Un nouveau modèle pour Paris et au-delà
Derrière l'objectif de briller à Paris, le but est aussi de transformer le modèle de la très haute performance française. "L'attribution des Jeux de Paris a été l'élément déclencheur qui a permis la remise en question du système existant et la volonté de le rénover. Le modèle précédent date des années 1960. S'il a été efficace, il s'est essoufflé. En parallèle, le nombre de pays qui investissent aujourd'hui sur la performance sportive est beaucoup plus important qu'il y a trente ans. Sans une réforme, vous finissez par vous faire dépasser", souligne Claude Onesta.
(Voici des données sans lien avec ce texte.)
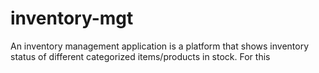 # inventory-mgt
An inventory management application is a platform that shows inventory status of different categorized items/products in stock. For this 
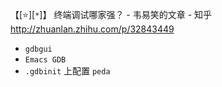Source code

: 
【[:star:][`*`]】 终端调试哪家强？ - 韦易笑的文章 - 知乎 http://zhuanlan.zhihu.com/p/32843449
- `gdbgui`
- `Emacs GDB`
- `.gdbinit` 上配置 `peda`
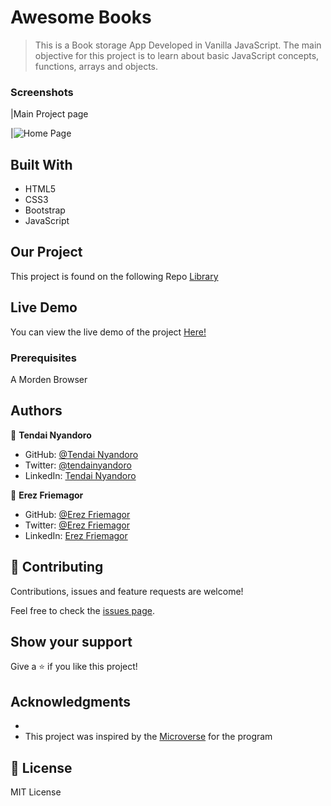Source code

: #  Awesome Books

> This is a Book storage App Developed in Vanilla JavaScript. The main objective for this project is to learn about basic JavaScript concepts, functions, arrays and objects.

### Screenshots

|Main Project page

|![Home Page]()

## Built With

- HTML5
- CSS3
- Bootstrap
- JavaScript

## Our Project

This project is found on the following Repo [Library]()

## Live Demo

You can view the live demo of the project [Here!]()

### Prerequisites

A Morden Browser


## Authors

👤 **Tendai Nyandoro**

- GitHub: [@Tendai Nyandoro](https://github.com/tnyandoro)
- Twitter: [@tendainyandoro](https://twitter.com/tendainyandoro)
- LinkedIn: [Tendai Nyandoro](https://www.linkedin.com/in/tendai-nyandoro/)

👤 **Erez Friemagor**


- GitHub: [@Erez Friemagor](https://github.com/erezfree29)
- Twitter: [@Erez Friemagor](https://twitter.com/friemagor)
- LinkedIn: [Erez Friemagor](https://www.linkedin.com/in/tendai-nyandoro/)

## 🤝 Contributing

Contributions, issues and feature requests are welcome!

Feel free to check the [issues page]().

## Show your support

Give a ⭐️ if you like this project!

## Acknowledgments

-
- This project was inspired by the [Microverse](https://www.microverse.org/) for the  program


## 📝 License

MIT License
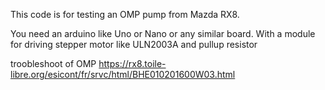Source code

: This code is for testing an OMP pump from Mazda RX8.

You need an arduino like Uno or Nano or any similar board.
With a module for driving stepper motor like ULN2003A and pullup resistor

troobleshoot of OMP
https://rx8.toile-libre.org/esicont/fr/srvc/html/BHE010201600W03.html
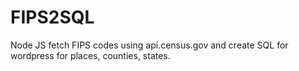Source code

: # FIPS2SQL
Node JS fetch FIPS codes using api.census.gov and create SQL for wordpress for places, counties, states.
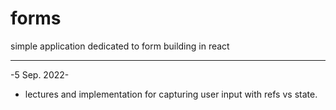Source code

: # forms

simple application dedicated to form building in react

---

-5 Sep. 2022-

- lectures and implementation for capturing user input with refs vs state.
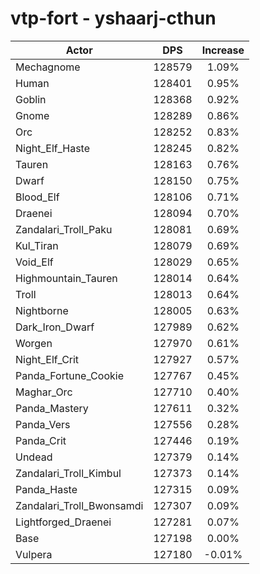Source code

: # vtp-fort - yshaarj-cthun
| Actor | DPS | Increase |
|---|:---:|:---:|
|Mechagnome|128579|1.09%|
|Human|128401|0.95%|
|Goblin|128368|0.92%|
|Gnome|128289|0.86%|
|Orc|128252|0.83%|
|Night_Elf_Haste|128245|0.82%|
|Tauren|128163|0.76%|
|Dwarf|128150|0.75%|
|Blood_Elf|128106|0.71%|
|Draenei|128094|0.70%|
|Zandalari_Troll_Paku|128081|0.69%|
|Kul_Tiran|128079|0.69%|
|Void_Elf|128029|0.65%|
|Highmountain_Tauren|128014|0.64%|
|Troll|128013|0.64%|
|Nightborne|128005|0.63%|
|Dark_Iron_Dwarf|127989|0.62%|
|Worgen|127970|0.61%|
|Night_Elf_Crit|127927|0.57%|
|Panda_Fortune_Cookie|127767|0.45%|
|Maghar_Orc|127710|0.40%|
|Panda_Mastery|127611|0.32%|
|Panda_Vers|127556|0.28%|
|Panda_Crit|127446|0.19%|
|Undead|127379|0.14%|
|Zandalari_Troll_Kimbul|127373|0.14%|
|Panda_Haste|127315|0.09%|
|Zandalari_Troll_Bwonsamdi|127307|0.09%|
|Lightforged_Draenei|127281|0.07%|
|Base|127198|0.00%|
|Vulpera|127180|-0.01%|
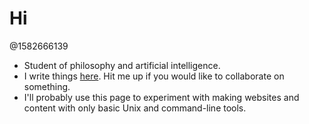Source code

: # Hi

@1582666139

- Student of philosophy and artificial intelligence.
- I write things [here](https://www.edwinwenink.xyz). Hit me up if you would like to collaborate on something.
- I'll probably use this page to experiment with making websites and content with only basic Unix and command-line tools. 
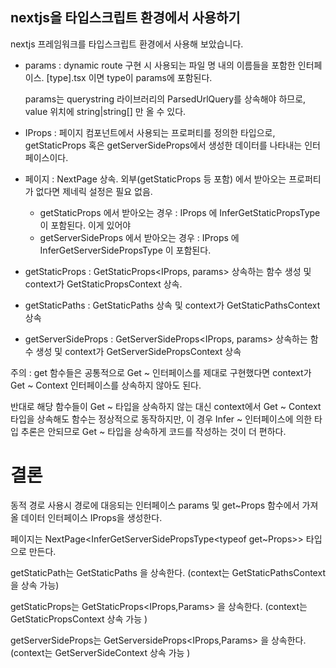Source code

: ## nextjs을 타입스크립트 환경에서 사용하기

nextjs 프레임워크를 타입스크립트 환경에서 사용해 보았습니다.

- params : dynamic route 구현 시 사용되는 파일 명 내의 이름들을 포함한 인터페이스. [type].tsx 이면 type이 params에 포함된다.

  params는 querystring 라이브러리의 ParsedUrlQuery를 상속해야 하므로, value 위치에 string|string\[\] 만 올 수 있다.
- IProps : 페이지 컴포넌트에서 사용되는 프로퍼티를 정의한 타입으로, getStaticProps 혹은 getServerSideProps에서 생성한 데이터를 나타내는 인터페이스이다.


- 페이지 : NextPage<IProps> 상속. 외부(getStaticProps 등 포함) 에서 받아오는 프로퍼티가 없다면 제네릭 설정은 필요 없음.
  - getStaticProps 에서 받아오는 경우 : IProps 에 InferGetStaticPropsType<typeof getStaticProps> 이 포함된다. 이게 있어야 
  - getServerSideProps 에서 받아오는 경우 : IProps 에 InferGetServerSidePropsType<typeof getServerSideProps> 이 포함된다.
- getStaticProps : GetStaticProps<IProps, params> 상속하는 함수 생성 및 context가 GetStaticPropsContext<params> 상속. 
- getStaticPaths : GetStaticPaths<params> 상속 및 context가 GetStaticPathsContext 상속
- getServerSideProps : GetServerSideProps<IProps, params> 상속하는 함수 생성 및 context가 GetServerSidePropsContext<params> 상속

주의 : get 함수들은 공통적으로 Get ~ 인터페이스를 제대로 구현했다면 context가 Get ~ Context 인터페이스를 상속하지 않아도 된다. 
  
반대로 해당 함수들이 Get ~ 타입을 상속하지 않는 대신 context에서 Get ~ Context 타입을 상속해도 함수는 정상적으로 동작하지만, 이 경우 Infer ~ 인터페이스에 의한 타입 추론은 안되므로 Get ~ 타입을 상속하게 코드를 작성하는 것이 더 편하다.
 
  
# 결론
  
동적 경로 사용시 경로에 대응되는 인터페이스 params 및 get~Props 함수에서 가져올 데이터 인터페이스 IProps을 생성한다.
  
페이지는 NextPage<InferGetServerSidePropsType<typeof get~Props>> 타입으로 만든다.

getStaticPath는 GetStaticPaths<Params> 을 상속한다. (context는 GetStaticPathsContext을 상속 가능)
  
getStaticProps는 GetStaticProps<IProps,Params> 을 상속한다. (context는 GetStaticPropsContext<Params> 상속 가능 )
  
getServerSideProps는 GetServersideProps<IProps,Params> 을 상속한다. (context는 GetServerSideContext<Params> 상속 가능 )
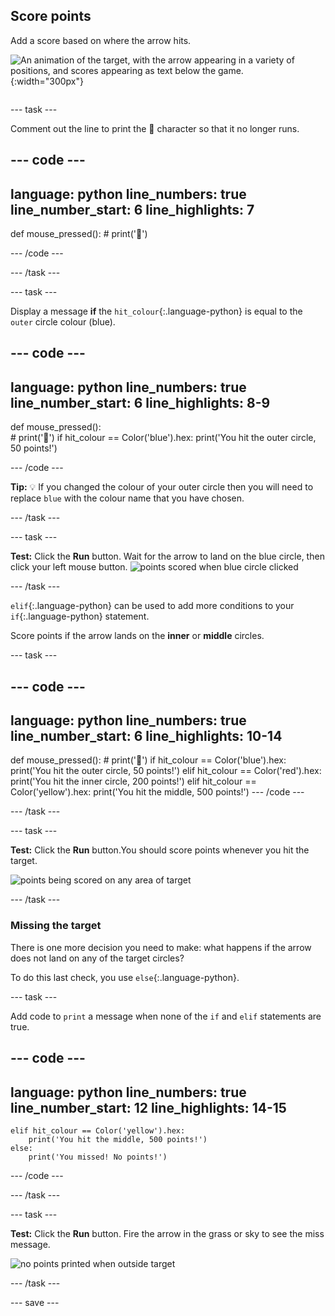 ## Score points

<div style="display: flex; flex-wrap: wrap">
<div style="flex-basis: 200px; flex-grow: 1; margin-right: 15px;">
Add a score based on where the arrow hits.
</div>
<div>

![An animation of the target, with the arrow appearing in a variety of positions, and scores appearing as text below the game.](images/points-scored.gif){:width="300px"}

</div>
</div>

--- task ---

Comment out the line to print the 🎯 character so that it no longer runs.

--- code ---
---
language: python
line_numbers: true
line_number_start: 6
line_highlights: 7
---
def mouse_pressed():
    # print('🎯')

--- /code ---

--- /task ---

--- task ---

Display a message **if** the `hit_colour`{:.language-python} is equal to the `outer` circle colour (blue). 

--- code ---
---
language: python
line_numbers: true
line_number_start: 6
line_highlights: 8-9
---
def mouse_pressed():    
    # print('🎯')
    if hit_colour == Color('blue').hex:
        print('You hit the outer circle, 50 points!')

--- /code ---

**Tip:** 💡 If you changed the colour of your outer circle then you will need to replace `blue` with the colour name that you have chosen.

--- /task ---

--- task ---

**Test:** Click the **Run** button. Wait for the arrow to land on the blue circle, then click your left mouse button.
![points scored when blue circle clicked](images/blue_circle_points.gif)

--- /task ---

`elif`{:.language-python} can be used to add more conditions to your `if`{:.language-python} statement. 

Score points if the arrow lands on the **inner** or **middle** circles.

--- task ---

--- code ---
---
language: python
line_numbers: true
line_number_start: 6
line_highlights: 10-14
---

def mouse_pressed():
    # print('🎯')
    if hit_colour == Color('blue').hex:
        print('You hit the outer circle, 50 points!')
    elif hit_colour == Color('red').hex:
        print('You hit the inner circle, 200 points!')
    elif hit_colour == Color('yellow').hex:
        print('You hit the middle, 500 points!')
--- /code ---

--- /task ---

--- task ---

**Test:** Click the **Run** button.You should score points whenever you hit the target.

![points being scored on any area of target](images/points-scored.gif)

--- /task ---

### Missing the target

There is one more decision you need to make: what happens if the arrow does not land on any of the target circles?

To do this last check, you use `else`{:.language-python}.

--- task ---

Add code to `print` a message when none of the `if` and `elif` statements are true.

--- code ---
---
language: python
line_numbers: true
line_number_start: 12
line_highlights: 14-15
---

    elif hit_colour == Color('yellow').hex:
        print('You hit the middle, 500 points!')
    else:   
        print('You missed! No points!')
--- /code ---

--- /task ---

--- task ---

**Test:** Click the **Run** button. Fire the arrow in the grass or sky to see the miss message.

![no points printed when outside target](images/missed_no_points.gif)

--- /task ---

--- save ---
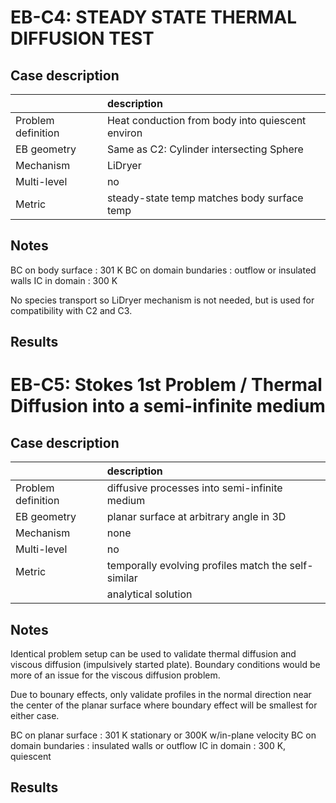 # EB-C4: STEADY STATE THERMAL DIFFUSION TEST

## Case description

|                    | description                                         |
|:-------------------|:----------------------------------------------------|
| Problem definition | Heat conduction from body into quiescent environ    |
| EB geometry        | Same as C2: Cylinder intersecting Sphere            |
| Mechanism          | LiDryer                                             |
| Multi-level        | no                                                  |
| Metric             | steady-state temp matches body surface temp         |

## Notes

BC on body surface : 301 K
BC on domain bundaries : outflow or insulated walls
IC in domain : 300 K

No species transport so LiDryer mechanism is not needed, but is used for 
compatibility with C2 and C3.

## Results


# EB-C5: Stokes 1st Problem / Thermal Diffusion into a semi-infinite medium

## Case description

|                    | description                                         |
|:-------------------|:----------------------------------------------------|
| Problem definition | diffusive processes into semi-infinite medium       |
| EB geometry        | planar surface at arbitrary angle in 3D             |
| Mechanism          | none                                                |
| Multi-level        | no                                                  |
| Metric             | temporally evolving profiles match the self-similar |
|                    |   analytical solution                               |

## Notes

Identical problem setup can be used to validate thermal diffusion and
viscous diffusion (impulsively started plate). Boundary conditions would
be more of an issue for the viscous diffusion problem.

Due to bounary effects, only validate profiles in the normal direction
near the center of the planar surface where boundary effect will be smallest
for either case.

BC on planar surface : 301 K stationary or 300K w/in-plane velocity
BC on domain bundaries : insulated walls or outflow
IC in domain : 300 K, quiescent

## Results
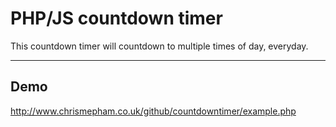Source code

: <h1>PHP/JS countdown timer</h1>
This countdown timer will countdown to multiple times of day, everyday.
<hr>
<h2>Demo</h2>
<a href="http://www.chrismepham.co.uk/github/countdowntimer/example.php">http://www.chrismepham.co.uk/github/countdowntimer/example.php</a>
<br />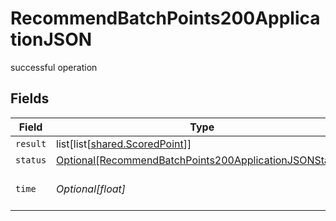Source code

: # RecommendBatchPoints200ApplicationJSON

successful operation


## Fields

| Field                                                                                                                             | Type                                                                                                                              | Required                                                                                                                          | Description                                                                                                                       |
| --------------------------------------------------------------------------------------------------------------------------------- | --------------------------------------------------------------------------------------------------------------------------------- | --------------------------------------------------------------------------------------------------------------------------------- | --------------------------------------------------------------------------------------------------------------------------------- |
| `result`                                                                                                                          | list[list[[shared.ScoredPoint](../../models/shared/scoredpoint.md)]]                                                              | :heavy_minus_sign:                                                                                                                | N/A                                                                                                                               |
| `status`                                                                                                                          | [Optional[RecommendBatchPoints200ApplicationJSONStatus]](../../models/operations/recommendbatchpoints200applicationjsonstatus.md) | :heavy_minus_sign:                                                                                                                | N/A                                                                                                                               |
| `time`                                                                                                                            | *Optional[float]*                                                                                                                 | :heavy_minus_sign:                                                                                                                | Time spent to process this request                                                                                                |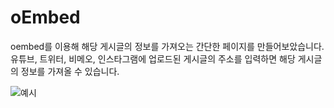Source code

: # oEmbed
oembed를 이용해 해당 게시글의 정보를 가져오는 간단한 페이지를 만들어보았습니다.   
유튜브, 트위터, 비메오, 인스타그램에 업로드된 게시글의 주소를 입력하면 해당 게시글의 정보를 가져올 수 있습니다.  

![예시](https://user-images.githubusercontent.com/87305963/126872096-547619ce-da67-4a3c-b43b-98f2e6420ec1.JPG)
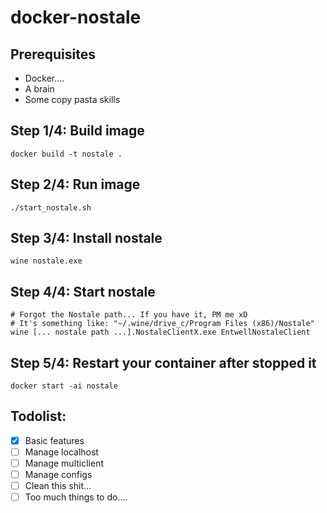 # docker-nostale

## Prerequisites

- Docker....
- A brain
- Some copy pasta skills

## Step 1/4: Build image

    docker build -t nostale .

## Step 2/4: Run image

    ./start_nostale.sh

## Step 3/4: Install nostale

    wine nostale.exe

## Step 4/4: Start nostale

    # Forgot the Nostale path... If you have it, PM me xD
    # It's something like: "~/.wine/drive_c/Program Files (x86)/Nostale" 
    wine [... nostale path ...].NostaleClientX.exe EntwellNostaleClient

## Step 5/4: Restart your container after stopped it

    docker start -ai nostale

## Todolist:

- [x] Basic features
- [ ] Manage localhost
- [ ] Manage multiclient
- [ ] Manage configs
- [ ] Clean this shit...
- [ ] Too much things to do....
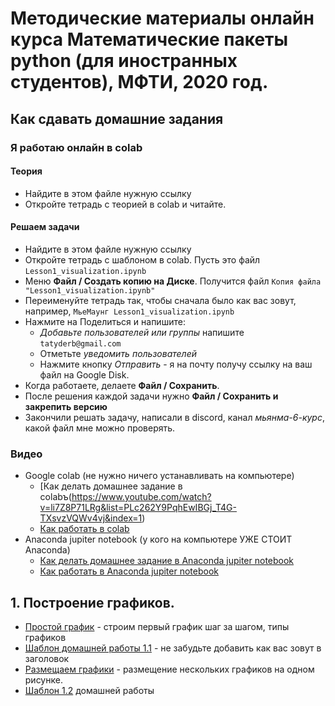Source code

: # Методические материалы онлайн курса Математические пакеты python (для иностранных студентов), МФТИ, 2020 год.

## Как сдавать домашние задания

### Я работаю онлайн в colab

#### Теория

* Найдите в этом файле нужную ссылку
* Откройте тетрадь с теорией в colab и читайте.

#### Решаем задачи

* Найдите в этом файле нужную ссылку
* Откройте тетрадь с шаблоном в colab. Пусть это файл `Lesson1_visualization.ipynb`
* Меню **Файл / Создать копию на Диске**. Получится файл `Копия файла "Lesson1_visualization.ipynb"`
* Переименуйте тетрадь так, чтобы сначала было как вас зовут, например, `МьеМаунг Lesson1_visualization.ipynb`
* Нажмите на Поделиться и напишите:
  * *Добавьте пользователей или группы* напишите `tatyderb@gmail.com`
  * Отметьте *уведомить пользователей*
  * Нажмите кнопку *Отправить* - я на почту получу ссылку на ваш файл на Google Disk.
* Когда работаете, делаете **Файл / Сохранить**.
* После решения каждой задачи нужно **Файл / Сохранить и закрепить версию**
* Закончили решать задачу, написали в discord, канал *мьянма-6-курс*, какой файл мне можно проверять.

### Видео

* Google colab (не нужно ничего устанавливать на компьютере)
  * [Как делать домашнее задание в colabъ(https://www.youtube.com/watch?v=li7Z8P71LRg&list=PLc262Y9PqhEwIBGj_T4G-TXsvzVQWv4vj&index=1)
  * [Как работать в colab](https://www.youtube.com/watch?v=9HVuDK5OhKQ&list=PLc262Y9PqhEwIBGj_T4G-TXsvzVQWv4vj&index=2)
* Anaconda jupiter notebook (у кого на компьютере УЖЕ СТОИТ Anaconda)
  * [Как делать домашнее задание в Anaconda jupiter notebook](https://www.youtube.com/watch?v=i-m-4wiBSIo&list=PLc262Y9PqhEwIBGj_T4G-TXsvzVQWv4vj&index=4)
  * [Как работать в  Anaconda jupiter notebook](https://www.youtube.com/watch?v=p97ttk7EeCY&list=PLc262Y9PqhEwIBGj_T4G-TXsvzVQWv4vj&index=3)


## 1. Построение графиков.

* [Простой график](https://colab.research.google.com/github/tatyderb/m2020/blob/master/1_visualization/1_simple_plot.ipynb) - строим первый график шаг за шагом, типы графиков
* [Шаблон домашней работы 1.1](https://colab.research.google.com/github/tatyderb/m2020/blob/master/1_visualization/1_1_homework.ipynb) - не забудьте добавить как вас зовут в заголовок
* [Размещаем графики]() - размещение нескольких графиков на одном рисунке.
* [Шаблон 1.2]() домашней работы

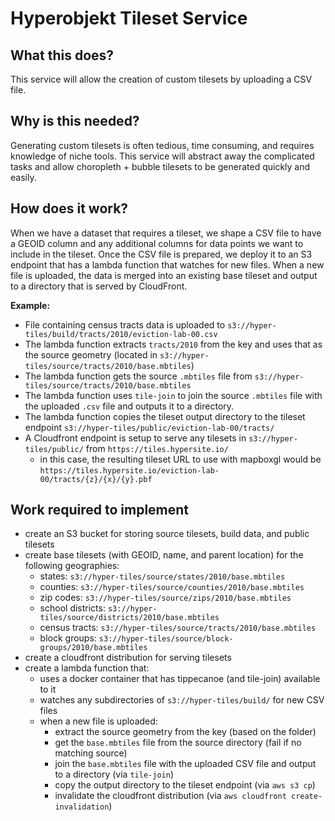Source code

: # Hyperobjekt Tileset Service

## What this does?

This service will allow the creation of custom tilesets by uploading a CSV file.

## Why is this needed?

Generating custom tilesets is often tedious, time consuming, and requires knowledge of niche tools. This service will abstract away the complicated tasks and allow choropleth + bubble tilesets to be generated quickly and easily.

## How does it work?

When we have a dataset that requires a tileset, we shape a CSV file to have a GEOID column and any additional columns for data points we want to include in the tileset.  Once the CSV file is prepared, we deploy it to an S3 endpoint that has a lambda function that watches for new files.  When a new file is uploaded, the data is merged into an existing base tileset and output to a directory that is served by CloudFront.

**Example:**

- File containing census tracts data is uploaded to `s3://hyper-tiles/build/tracts/2010/eviction-lab-00.csv`
- The lambda function extracts `tracts/2010` from the key and uses that as the source geometry (located in `s3://hyper-tiles/source/tracts/2010/base.mbtiles`)
- The lambda function gets the source `.mbtiles` file from `s3://hyper-tiles/source/tracts/2010/base.mbtiles`
- The lambda function uses `tile-join` to join the source `.mbtiles` file with the uploaded `.csv` file and outputs it to a directory.
- The lambda function copies the tileset output directory to the tileset endpoint `s3://hyper-tiles/public/eviction-lab-00/tracts/`
- A Cloudfront endpoint is setup to serve any tilesets in `s3://hyper-tiles/public/` from `https://tiles.hypersite.io/`
  - in this case, the resulting tileset URL to use with mapboxgl would be `https://tiles.hypersite.io/eviction-lab-00/tracts/{z}/{x}/{y}.pbf`

## Work required to implement

- create an S3 bucket for storing source tilesets, build data, and public tilesets
- create base tilesets (with GEOID, name, and parent location) for the following geographies:
  - states: `s3://hyper-tiles/source/states/2010/base.mbtiles`
  - counties: `s3://hyper-tiles/source/counties/2010/base.mbtiles`
  - zip codes: `s3://hyper-tiles/source/zips/2010/base.mbtiles`
  - school districts: `s3://hyper-tiles/source/districts/2010/base.mbtiles`
  - census tracts: `s3://hyper-tiles/source/tracts/2010/base.mbtiles`
  - block groups: `s3://hyper-tiles/source/block-groups/2010/base.mbtiles`
- create a cloudfront distribution for serving tilesets
- create a lambda function that:
  - uses a docker container that has tippecanoe (and tile-join) available to it
  - watches any subdirectories of `s3://hyper-tiles/build/` for new CSV files
  - when a new file is uploaded:
    - extract the source geometry from the key (based on the folder)
    - get the `base.mbtiles` file from the source directory (fail if no matching source)
    - join  the `base.mbtiles` file with the uploaded CSV file and output to a directory (via `tile-join`)
    - copy the output directory to the tileset endpoint (via `aws s3 cp`)
    - invalidate the cloudfront distribution (via `aws cloudfront create-invalidation`)
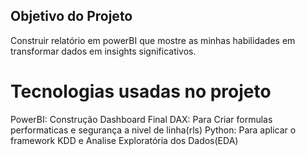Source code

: ## Objetivo do Projeto

Construir relatório em powerBI que mostre as minhas habilidades em transformar dados em insights significativos. 

# Tecnologias usadas no projeto

PowerBI: Construção Dashboard Final
DAX: Para Criar formulas performaticas e segurança a nivel de linha(rls)
Python: Para aplicar o framework KDD e Analise Exploratória dos Dados(EDA)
Dans cette lignée, le recrutement à l'international pourrait encore se poursuivre au sein des fédérations françaises. "Tout le monde cherche en permanence. On travaille d'ailleurs sur l'arrivée potentielle d'un entraîneur japonais en judo", glisse Claude Onesta. Toutefois, "il ne faut pas qu'il y ait un effet de mode", prévient-il. Nuance appréciée par Ludovic Royé, président de l'association des DTN : "Si dans certains cas, recruter à l'étranger peut être une bonne idée, il faut faire attention à ne pas tomber dans la croyance qui voudrait que les étrangers sont forcément meilleurs que les Français".
Deux ans seront-ils toutefois suffisants pour atteindre l'objectif tant espéré du top 5 mondial du tableau des médailles ? Rien n'est moins sûr. "Pour atteindre le top 5, il aurait fallu mettre les moyens bien avant, déplore Christian Vandenberghe de la fédération d'aviron, qui salue toutefois l'aide financière indéniable de l'ANS. Quand les Anglais ont tout raflé en 2012, ils avaient préparé leurs Jeux dix ans avant. Nous, on doit faire ça en deux ans."